Specific Privacy Demands

 
 
By Clint Boulton  |  Posted 2009-09-01 Email Print this article Print
 
 
 
 
 
 
 


 

Pam Dixon, executive director for the World Privacy Forum, said on the conference call that in addition to the registry the group wants the FTC to define sensitive information as any data about health, finances, ethnicity, race, sexual orientation and political activity.

"The current definitions are too narrow and they're weak to the point of being completely unworkable and ineffective," Dixon said, pointing to efforts from the Network Advertising Initiative and the Interactive Advertising Bureau. "We think that the job belongs with a neutral party and we think the best party for that job is the Federal Trade Commission."

She also argued that Internet advertising will not grind to a halt if Websites allow users to opt into it; this would mean Web surfers would have to click a button on a Website to allow that site to serve them ads based on their user behavior. Today, Websites let users click a button to opt out of letting Websites store information about their Web use.

Dixon said Websites accepting sensitive information should be allowed to use this information for a full day before disgorging it. If a site wishes to keep the information longer, it will have to get "affirmative consent" from a user. Though the group declined to offer an idea for a mechanism for this, this would likely be an opt-in button.

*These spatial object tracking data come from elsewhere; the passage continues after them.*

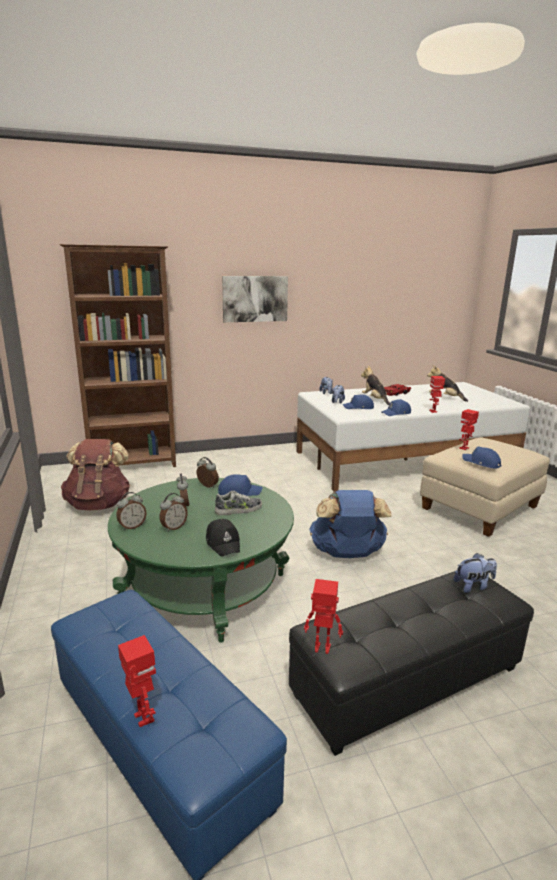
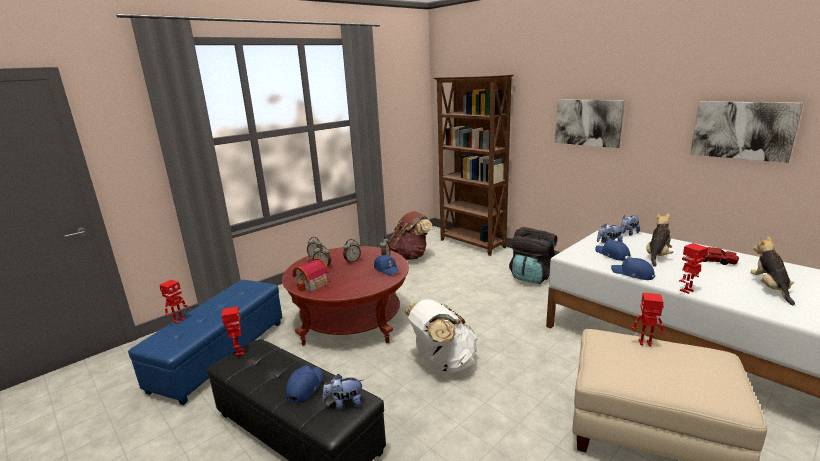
camera: 65 degrees right, 0 degrees up
(205, 587) = (351, 320): green coffee table -> red coffee table
(223, 543) = (314, 285): black cap -> toy house
(239, 510) = (361, 276): shoe -> none
(246, 466) = (531, 276): none -> black backpack
(347, 554) = (442, 363): blue backpack -> white backpack
(370, 297) = (742, 130): none -> picture
(473, 586) = (344, 404): plush toy -> plush toy turned 120 degrees clockwise
(481, 463) = (606, 360): blue cap -> blue cap (304, 387)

However, online advertisers have balked at such suggestions because the track record for users opting into anything, let alone tools that target or track them, is poor.

A source for a company that practices behavioral tracking told eWEEK the company believes offering users the option to opt out of allowing the company to track their Web browsing habits for ad purposes works fine.

Christine Chen, a spokesperson for leading search engine Google, which began using behavioral tracking on the Websites of its AdSense partners in March, told eWEEK that Google welcomes the dialogue.

Consumer Watchdog advocate John Simpson said the group is stepping in because "self-regulation does not work and I think the folks on the Hill are finally getting that."